The rule is myth. There’s no proof of this being something that the U.S. government ever told citizens. How close you are to nuclear radiation depends on a number of factors, such as the size and type of the bomb, your surroundings, the direction and force of the wind, etc. And everyone’s thumb is a different size. Will I die because my thumbs happen to be smaller than average?

The myth of the rule comes from a character in “Fallout” dubbed Vault Boy, the mascot of the corporation responsible for building bomb shelters across America. Like Bert the Turtle from the real-world U.S. Federal Civil Defense Administration’s “duck and cover” films, Vault Boy was a cheerful cartoon face encouraging American citizens in “Fallout” to stay positive in the face of nuclear annihilation. It was his trademark pose, a wink and a thumbs up, that had sparked the speculation in 2014 that it was a safety tip distributed by the U.S. government.

Somehow, caused by resurfacing fears about potential nuclear attacks from North Korea, this tidbit of fake video game trivia became a bullet point on serious online discussions about surviving nuclear war.
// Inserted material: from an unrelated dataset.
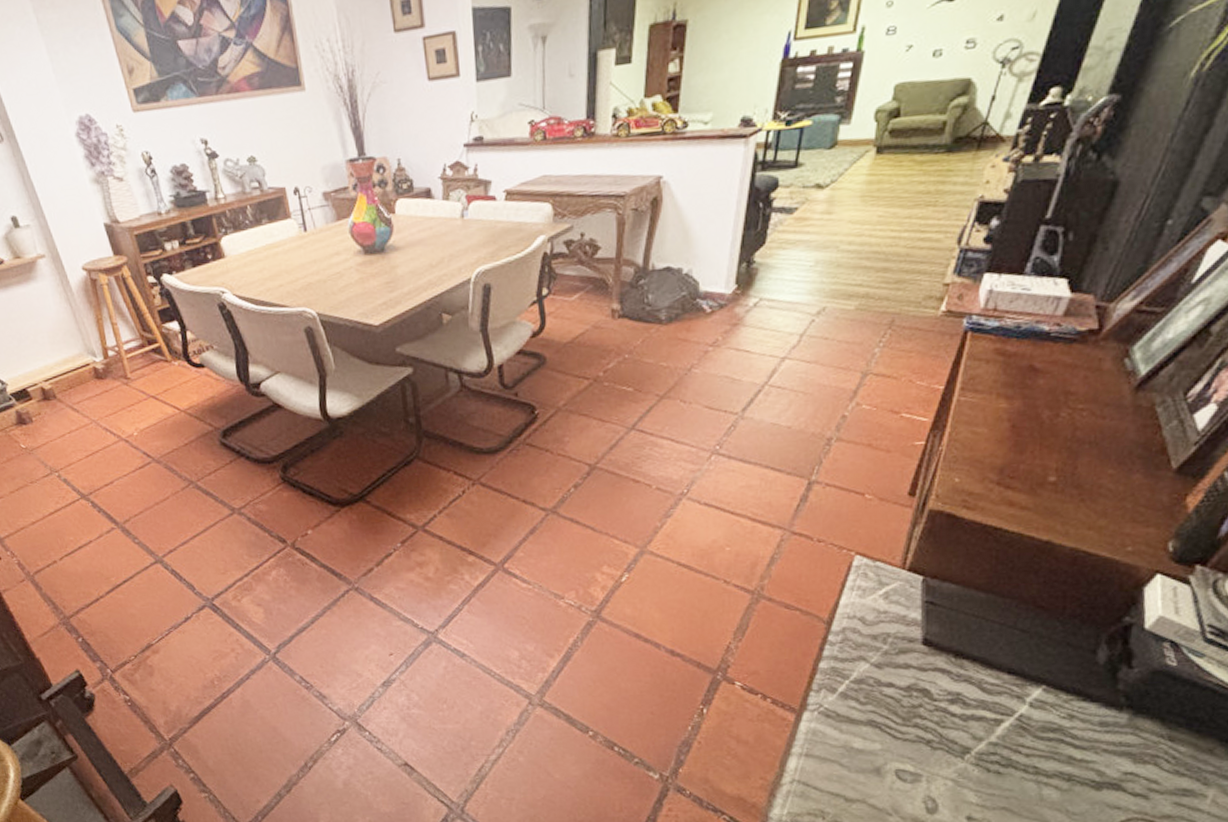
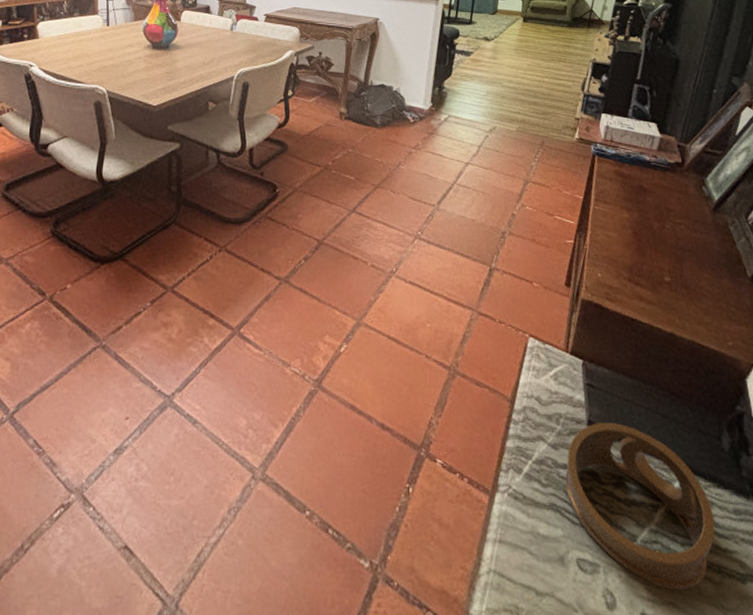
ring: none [889,640,1073,796] -> present [565,423,715,589]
An environment of uncertainty and fear had led to misinformation.

The same panic and misinformation is often seen in the propaganda strewn around the “Fallout” games, reflecting the propaganda of the real Cold War. The games are set in the United States centuries after communist China dropped nuclear bombs. Propaganda posters from before the bombs dropped line the walls of destroyed buildings, commanding long-gone citizens to enlist into the army and to “Stop the Red Menace!”

In turn, communist Chinese propaganda posters in the game exclaim, “Long live the People’s Liberation Army!” in Mandarin. An eerie radio station created by Chinese spies urges “oppressed” American citizens to fight against their “capitalist masters.”
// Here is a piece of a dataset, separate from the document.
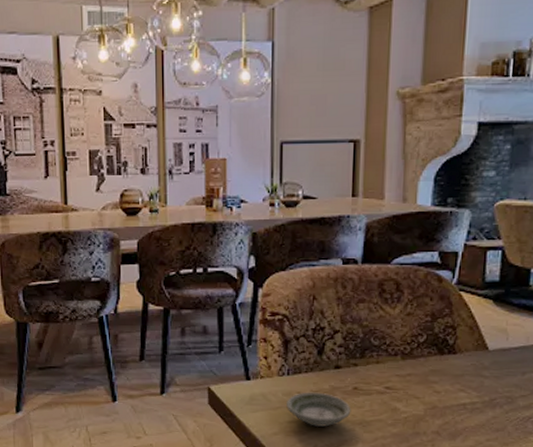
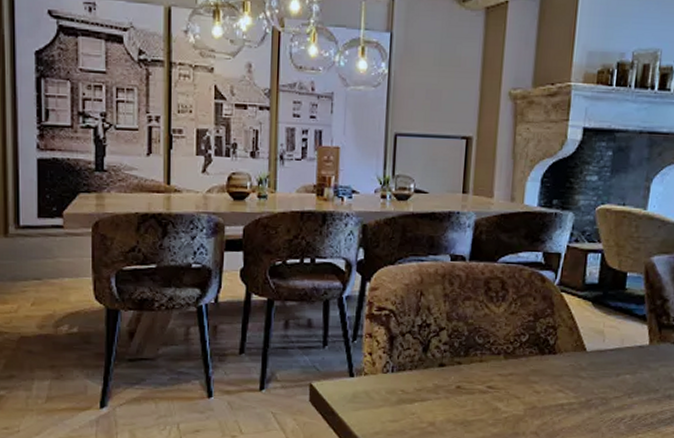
saucer: present [286,392,351,427] -> none [389,390,454,426]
Players discover these examples of fictional propaganda within the ruins of downtown Washington, D.C., and Boston, passing familiar national symbols such as the Washington Monument in states of utter ruin. Viewing this contrast between bombastic propaganda and destroyed American icons, I interpret “Fallout” as a cautionary tale for the reckless consequences of overt militarism and nationalism from both sides.

The first game of the series was created in 1997, only a couple years after the dissolution of the U.S.S.R. No doubt the creators were interested in exploring a world where the threat of nuclear war continued, but now with China acting as the main “Evil Communist Threat”.

Now with the possibility of North Korea engaging in nuclear war, I can only speculate on what might happen if that kind of mentality becomes normalized in real life again.

As times of crisis approach, people will cling more strongly to semblances of order. During the Cold War, the U.S. government did disseminate many safety precautions to take in the event of a nuclear attack to quell panic. My AP U.S. History teacher once mentioned that as a child, he practiced the “duck and cover” drills under seats similar to the ones that we were sitting in, wondering exactly when the U.S.S.R. Reds would decide to end the world.

So it’s no surprise that a safety tip such as the “rule of thumb” was circulated online as fact, even if it was misconstrued from a video game.

If we continue to distort facts, dehumanize opposing groups through propaganda, and find comfort in ineffective procedures, we once again normalize the possibility of nuclear annihilation. Though the destroyed America of “Fallout” is not reality, it is perhaps a timeline of history that was narrowly avoided, and a future with which we are beginning to toy with today.